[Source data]
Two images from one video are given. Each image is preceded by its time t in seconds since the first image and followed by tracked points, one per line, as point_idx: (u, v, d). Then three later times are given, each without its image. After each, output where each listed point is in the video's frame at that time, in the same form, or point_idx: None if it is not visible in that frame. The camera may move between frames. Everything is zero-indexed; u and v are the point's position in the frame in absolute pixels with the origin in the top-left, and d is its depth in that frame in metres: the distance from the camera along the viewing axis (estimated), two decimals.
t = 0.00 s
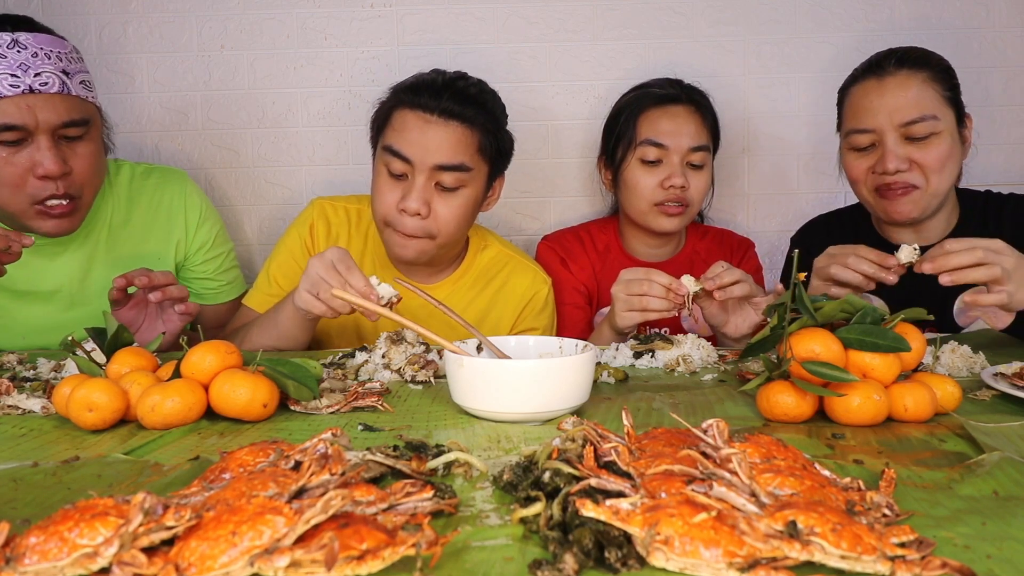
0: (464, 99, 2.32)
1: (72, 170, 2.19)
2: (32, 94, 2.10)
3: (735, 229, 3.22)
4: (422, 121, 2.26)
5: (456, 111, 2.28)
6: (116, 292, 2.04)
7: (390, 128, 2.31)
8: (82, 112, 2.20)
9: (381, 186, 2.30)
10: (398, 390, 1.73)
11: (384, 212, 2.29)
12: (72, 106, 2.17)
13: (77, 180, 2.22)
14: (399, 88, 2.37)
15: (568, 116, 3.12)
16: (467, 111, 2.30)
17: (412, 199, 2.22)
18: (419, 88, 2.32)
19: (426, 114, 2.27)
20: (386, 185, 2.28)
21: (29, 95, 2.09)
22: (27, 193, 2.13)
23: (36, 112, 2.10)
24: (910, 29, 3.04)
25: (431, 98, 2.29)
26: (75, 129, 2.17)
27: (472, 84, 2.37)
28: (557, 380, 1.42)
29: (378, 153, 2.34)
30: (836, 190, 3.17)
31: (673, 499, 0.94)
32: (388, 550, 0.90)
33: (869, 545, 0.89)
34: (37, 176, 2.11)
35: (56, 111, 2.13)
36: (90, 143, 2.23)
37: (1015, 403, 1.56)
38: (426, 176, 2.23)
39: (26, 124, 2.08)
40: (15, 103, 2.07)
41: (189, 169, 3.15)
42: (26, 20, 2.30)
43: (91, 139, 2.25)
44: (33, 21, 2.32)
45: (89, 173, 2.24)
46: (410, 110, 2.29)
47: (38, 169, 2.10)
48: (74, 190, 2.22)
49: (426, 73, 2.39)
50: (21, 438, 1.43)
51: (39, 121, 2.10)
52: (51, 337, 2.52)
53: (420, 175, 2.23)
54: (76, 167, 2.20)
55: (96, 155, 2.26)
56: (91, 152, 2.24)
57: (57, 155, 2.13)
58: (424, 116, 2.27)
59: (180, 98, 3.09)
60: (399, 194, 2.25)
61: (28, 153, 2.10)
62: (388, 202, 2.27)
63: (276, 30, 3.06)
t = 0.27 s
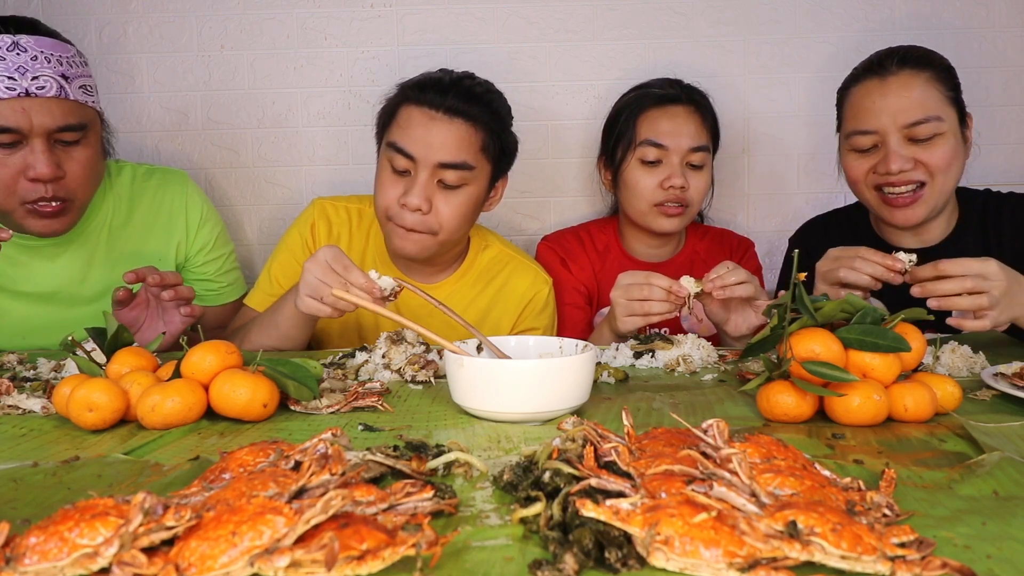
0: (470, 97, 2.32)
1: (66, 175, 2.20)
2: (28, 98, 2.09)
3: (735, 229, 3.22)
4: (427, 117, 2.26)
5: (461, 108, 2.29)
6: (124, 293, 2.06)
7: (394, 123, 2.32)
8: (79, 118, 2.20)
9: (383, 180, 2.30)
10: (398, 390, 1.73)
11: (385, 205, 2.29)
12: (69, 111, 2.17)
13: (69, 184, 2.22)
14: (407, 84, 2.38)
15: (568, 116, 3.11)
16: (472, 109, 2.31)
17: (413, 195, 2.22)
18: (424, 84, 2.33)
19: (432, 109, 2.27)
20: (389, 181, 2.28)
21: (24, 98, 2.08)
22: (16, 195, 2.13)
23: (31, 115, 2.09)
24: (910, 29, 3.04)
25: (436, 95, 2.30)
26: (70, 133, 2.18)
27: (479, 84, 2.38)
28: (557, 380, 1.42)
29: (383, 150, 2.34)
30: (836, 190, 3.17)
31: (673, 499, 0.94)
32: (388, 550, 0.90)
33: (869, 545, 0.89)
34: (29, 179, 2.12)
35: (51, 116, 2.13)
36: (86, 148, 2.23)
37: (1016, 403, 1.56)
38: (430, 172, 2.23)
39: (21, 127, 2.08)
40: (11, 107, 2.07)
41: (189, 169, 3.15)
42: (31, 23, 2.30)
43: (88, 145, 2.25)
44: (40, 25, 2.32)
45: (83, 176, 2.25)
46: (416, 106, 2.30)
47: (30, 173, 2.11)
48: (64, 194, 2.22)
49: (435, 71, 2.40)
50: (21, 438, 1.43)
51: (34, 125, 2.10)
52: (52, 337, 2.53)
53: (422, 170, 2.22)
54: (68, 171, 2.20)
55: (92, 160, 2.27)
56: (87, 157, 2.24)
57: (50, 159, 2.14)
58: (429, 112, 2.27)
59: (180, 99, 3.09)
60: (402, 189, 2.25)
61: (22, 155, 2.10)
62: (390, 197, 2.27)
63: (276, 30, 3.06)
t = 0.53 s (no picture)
0: (461, 99, 2.31)
1: (79, 168, 2.18)
2: (35, 93, 2.10)
3: (735, 229, 3.22)
4: (419, 120, 2.26)
5: (453, 111, 2.28)
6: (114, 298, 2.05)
7: (386, 128, 2.31)
8: (84, 110, 2.20)
9: (377, 185, 2.30)
10: (398, 390, 1.73)
11: (382, 212, 2.29)
12: (74, 104, 2.17)
13: (85, 177, 2.21)
14: (399, 86, 2.37)
15: (568, 116, 3.11)
16: (464, 111, 2.30)
17: (408, 199, 2.23)
18: (413, 88, 2.33)
19: (424, 113, 2.27)
20: (384, 185, 2.28)
21: (31, 94, 2.09)
22: (33, 192, 2.13)
23: (39, 111, 2.10)
24: (910, 29, 3.04)
25: (427, 98, 2.30)
26: (79, 126, 2.16)
27: (470, 85, 2.37)
28: (557, 380, 1.42)
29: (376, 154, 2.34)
30: (836, 190, 3.17)
31: (673, 499, 0.94)
32: (388, 550, 0.90)
33: (869, 545, 0.89)
34: (43, 175, 2.11)
35: (59, 109, 2.13)
36: (94, 140, 2.22)
37: (1016, 403, 1.56)
38: (424, 175, 2.23)
39: (30, 124, 2.08)
40: (19, 103, 2.07)
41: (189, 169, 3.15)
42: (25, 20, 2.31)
43: (95, 136, 2.23)
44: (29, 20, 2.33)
45: (96, 169, 2.24)
46: (407, 110, 2.30)
47: (45, 168, 2.10)
48: (80, 187, 2.21)
49: (425, 73, 2.39)
50: (21, 438, 1.43)
51: (43, 120, 2.10)
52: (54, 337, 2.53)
53: (416, 174, 2.23)
54: (83, 164, 2.19)
55: (101, 152, 2.26)
56: (96, 149, 2.24)
57: (62, 153, 2.13)
58: (420, 115, 2.27)
59: (180, 98, 3.09)
60: (396, 193, 2.26)
61: (35, 151, 2.10)
62: (385, 201, 2.28)
63: (276, 30, 3.06)
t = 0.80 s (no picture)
0: (442, 98, 2.31)
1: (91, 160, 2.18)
2: (44, 88, 2.11)
3: (735, 229, 3.22)
4: (401, 124, 2.26)
5: (434, 110, 2.28)
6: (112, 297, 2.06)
7: (371, 130, 2.32)
8: (91, 101, 2.19)
9: (368, 190, 2.30)
10: (398, 390, 1.73)
11: (373, 215, 2.30)
12: (81, 97, 2.17)
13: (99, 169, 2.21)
14: (380, 91, 2.37)
15: (567, 117, 3.11)
16: (444, 109, 2.30)
17: (399, 202, 2.23)
18: (394, 91, 2.33)
19: (405, 116, 2.27)
20: (374, 190, 2.28)
21: (40, 89, 2.10)
22: (49, 187, 2.13)
23: (49, 105, 2.10)
24: (910, 29, 3.05)
25: (408, 100, 2.30)
26: (89, 117, 2.16)
27: (451, 82, 2.37)
28: (557, 380, 1.42)
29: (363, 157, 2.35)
30: (836, 190, 3.17)
31: (673, 499, 0.94)
32: (388, 550, 0.90)
33: (869, 545, 0.89)
34: (57, 169, 2.11)
35: (67, 103, 2.13)
36: (103, 130, 2.22)
37: (1015, 403, 1.56)
38: (412, 178, 2.23)
39: (43, 118, 2.08)
40: (29, 99, 2.08)
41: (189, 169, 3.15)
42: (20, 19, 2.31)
43: (103, 128, 2.23)
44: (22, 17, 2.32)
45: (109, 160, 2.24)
46: (389, 115, 2.29)
47: (59, 161, 2.10)
48: (93, 178, 2.20)
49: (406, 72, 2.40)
50: (21, 438, 1.43)
51: (54, 114, 2.10)
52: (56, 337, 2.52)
53: (404, 177, 2.23)
54: (96, 155, 2.19)
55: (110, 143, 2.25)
56: (106, 139, 2.24)
57: (75, 145, 2.13)
58: (402, 118, 2.27)
59: (180, 98, 3.09)
60: (387, 198, 2.26)
61: (48, 146, 2.10)
62: (377, 206, 2.28)
63: (276, 30, 3.06)
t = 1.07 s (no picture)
0: (443, 97, 2.31)
1: (95, 160, 2.18)
2: (48, 88, 2.11)
3: (735, 229, 3.22)
4: (402, 123, 2.26)
5: (433, 109, 2.28)
6: (114, 296, 2.07)
7: (374, 130, 2.33)
8: (94, 101, 2.19)
9: (370, 190, 2.30)
10: (398, 390, 1.73)
11: (374, 215, 2.29)
12: (84, 97, 2.17)
13: (102, 169, 2.21)
14: (383, 91, 2.37)
15: (567, 117, 3.11)
16: (445, 107, 2.29)
17: (399, 200, 2.23)
18: (396, 91, 2.33)
19: (406, 115, 2.27)
20: (376, 190, 2.29)
21: (45, 89, 2.10)
22: (54, 187, 2.12)
23: (54, 105, 2.10)
24: (910, 29, 3.04)
25: (409, 99, 2.30)
26: (92, 117, 2.16)
27: (452, 81, 2.36)
28: (557, 380, 1.42)
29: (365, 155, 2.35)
30: (836, 190, 3.17)
31: (673, 499, 0.94)
32: (388, 550, 0.90)
33: (869, 545, 0.89)
34: (61, 169, 2.11)
35: (71, 102, 2.13)
36: (107, 130, 2.22)
37: (1015, 403, 1.56)
38: (412, 177, 2.23)
39: (47, 118, 2.08)
40: (33, 99, 2.08)
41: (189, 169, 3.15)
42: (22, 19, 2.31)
43: (106, 128, 2.23)
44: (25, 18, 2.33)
45: (112, 161, 2.24)
46: (390, 114, 2.30)
47: (64, 162, 2.10)
48: (98, 178, 2.20)
49: (409, 72, 2.40)
50: (21, 438, 1.43)
51: (59, 114, 2.10)
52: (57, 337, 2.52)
53: (405, 175, 2.23)
54: (99, 156, 2.19)
55: (113, 142, 2.25)
56: (110, 140, 2.24)
57: (79, 145, 2.13)
58: (403, 117, 2.27)
59: (180, 98, 3.09)
60: (388, 197, 2.26)
61: (52, 146, 2.10)
62: (378, 206, 2.28)
63: (276, 30, 3.06)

Exercise —
Retype the entries above exactly. Stop after the line containing "11: (384, 212, 2.29)", and omit the pictures.

Answer —
Two images from one video are given. Each image is preceded by its time t in seconds since the first image and followed by tracked points, one per line, as point_idx: (u, v, d). Then three later times are given, each without its image. After each, output where each listed point is in the video's frame at that time, in the same form, or point_idx: None if it is not visible in that frame. The camera may move between frames. Everything is zero-indexed; u and v are the point's position in the frame in absolute pixels with the origin in the top-left, and d is its depth in that frame in metres: the distance from the camera along the viewing axis (estimated), two decimals.
t = 0.00 s
0: (464, 99, 2.32)
1: (72, 170, 2.19)
2: (32, 94, 2.10)
3: (735, 229, 3.22)
4: (422, 121, 2.26)
5: (456, 111, 2.28)
6: (116, 292, 2.04)
7: (390, 128, 2.31)
8: (82, 112, 2.20)
9: (381, 186, 2.30)
10: (398, 390, 1.73)
11: (384, 212, 2.29)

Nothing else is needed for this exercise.